* [Brief]:
Copy the text of the following material line for line, omitting the pictures.

Input data section start

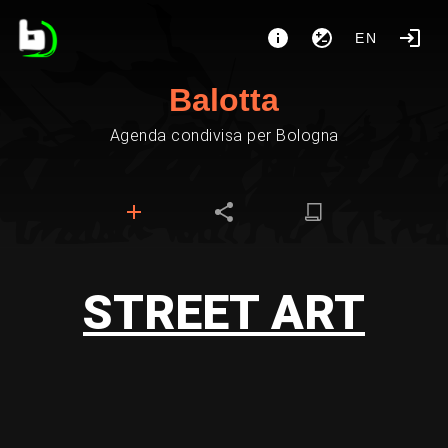
EN
Balotta
Agenda condivisa per Bologna
STREET ART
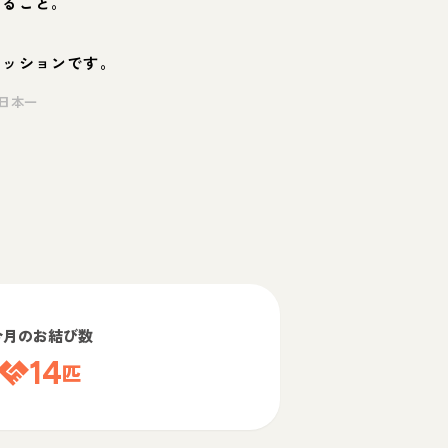
くること。
ミッションです。
日本一
今月のお結び数
14
匹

Input data section end

* [Exercise output]:
EN
Balotta
Agenda condivisa per Bologna
STREET ART
くること。
ミッションです。
日本一
今月のお結び数
14
匹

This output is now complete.